- Born: August 19, 1959 (age 66) Gujarat, India
- Occupations: Neurologist Medical academic Writer
- Known for: Medical writings Writings on Jainism
- Awards: Padma Shri

= Sudhir V. Shah =

Indian neurologist

Sudhir V. Shah is an Indian neurologist, professor and the head of the department of neurology at Smt. NHL Municipal Medical College, Ahmedabad. Holder of an MD in general medicine and a DM in neurology, he is associated with the Neurological Society of India, Indian Academy of Neurology and Association of Physicians of India as a member. He is known for his research on brain cells and books on neurology and Jainism which have reportedly been sold over 50,000 copies, the earnings of which have been donated to charities. He is a former chairman of the National Jain Doctor’s Federation as well as a director of neurosciences at Sterling Hospitals and has served as the honorary neurologist to the Governor of Gujarat.
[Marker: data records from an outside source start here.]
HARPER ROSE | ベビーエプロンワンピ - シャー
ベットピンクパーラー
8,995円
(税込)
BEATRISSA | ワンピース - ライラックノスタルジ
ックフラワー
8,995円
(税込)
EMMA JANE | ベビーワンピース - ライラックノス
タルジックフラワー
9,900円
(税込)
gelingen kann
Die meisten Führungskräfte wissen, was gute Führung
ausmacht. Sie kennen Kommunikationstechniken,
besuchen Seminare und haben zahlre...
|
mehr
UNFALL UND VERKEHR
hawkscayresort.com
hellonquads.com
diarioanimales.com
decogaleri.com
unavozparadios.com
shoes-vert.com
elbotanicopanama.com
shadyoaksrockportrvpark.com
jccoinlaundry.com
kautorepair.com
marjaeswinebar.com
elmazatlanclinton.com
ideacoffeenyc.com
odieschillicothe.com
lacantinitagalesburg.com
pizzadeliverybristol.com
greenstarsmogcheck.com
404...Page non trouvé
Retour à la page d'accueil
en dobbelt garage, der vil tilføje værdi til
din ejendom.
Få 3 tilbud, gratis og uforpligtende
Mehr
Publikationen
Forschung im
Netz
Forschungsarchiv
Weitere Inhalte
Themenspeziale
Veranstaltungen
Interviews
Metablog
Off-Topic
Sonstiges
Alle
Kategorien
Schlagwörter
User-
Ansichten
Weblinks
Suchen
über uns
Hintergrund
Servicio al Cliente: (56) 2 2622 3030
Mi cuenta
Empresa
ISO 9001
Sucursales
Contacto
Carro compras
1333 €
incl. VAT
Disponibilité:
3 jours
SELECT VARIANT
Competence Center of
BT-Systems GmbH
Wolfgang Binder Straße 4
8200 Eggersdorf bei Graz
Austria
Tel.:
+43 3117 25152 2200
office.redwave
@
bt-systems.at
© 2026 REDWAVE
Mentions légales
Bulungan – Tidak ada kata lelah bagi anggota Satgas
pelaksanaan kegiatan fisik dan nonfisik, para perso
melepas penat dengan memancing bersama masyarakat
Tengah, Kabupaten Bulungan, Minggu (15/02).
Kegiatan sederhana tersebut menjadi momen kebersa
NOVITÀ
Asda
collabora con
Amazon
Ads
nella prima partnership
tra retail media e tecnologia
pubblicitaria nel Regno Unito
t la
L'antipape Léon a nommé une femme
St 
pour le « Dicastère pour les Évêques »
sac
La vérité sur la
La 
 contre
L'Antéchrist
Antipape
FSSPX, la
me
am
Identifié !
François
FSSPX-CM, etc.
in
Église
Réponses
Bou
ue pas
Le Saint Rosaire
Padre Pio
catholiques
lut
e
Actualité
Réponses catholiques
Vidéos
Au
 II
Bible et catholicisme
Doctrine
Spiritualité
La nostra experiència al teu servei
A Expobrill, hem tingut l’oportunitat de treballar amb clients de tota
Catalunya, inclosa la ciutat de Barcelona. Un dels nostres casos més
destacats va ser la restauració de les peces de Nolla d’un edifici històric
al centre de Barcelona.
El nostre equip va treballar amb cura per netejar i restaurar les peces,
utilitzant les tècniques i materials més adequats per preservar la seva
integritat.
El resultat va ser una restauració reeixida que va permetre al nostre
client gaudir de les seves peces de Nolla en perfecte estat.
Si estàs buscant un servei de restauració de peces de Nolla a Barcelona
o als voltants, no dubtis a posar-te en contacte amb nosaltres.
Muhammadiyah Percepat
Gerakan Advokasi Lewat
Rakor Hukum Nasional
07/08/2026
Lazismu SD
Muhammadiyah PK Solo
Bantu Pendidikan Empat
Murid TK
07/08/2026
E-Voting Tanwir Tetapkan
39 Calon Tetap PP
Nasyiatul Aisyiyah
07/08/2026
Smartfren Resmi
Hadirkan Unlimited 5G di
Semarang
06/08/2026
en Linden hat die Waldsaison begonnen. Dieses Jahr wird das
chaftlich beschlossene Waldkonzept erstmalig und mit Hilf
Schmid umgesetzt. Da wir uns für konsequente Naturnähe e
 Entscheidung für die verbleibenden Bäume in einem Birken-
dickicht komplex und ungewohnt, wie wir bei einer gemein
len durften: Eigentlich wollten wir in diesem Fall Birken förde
He has written several articles on neurology and spirituality which include Journey to Happiness and Peace, The Art and Science of Meditation, Diseases of The Brain and Nervous System, and Jainism: A Super Science and is a co-author of Meditation Must, a book detailing the medical aspects of meditation. The Government of India awarded him the fourth highest civilian honour of the Padma Shri, in 2016, for his contributions to medical science.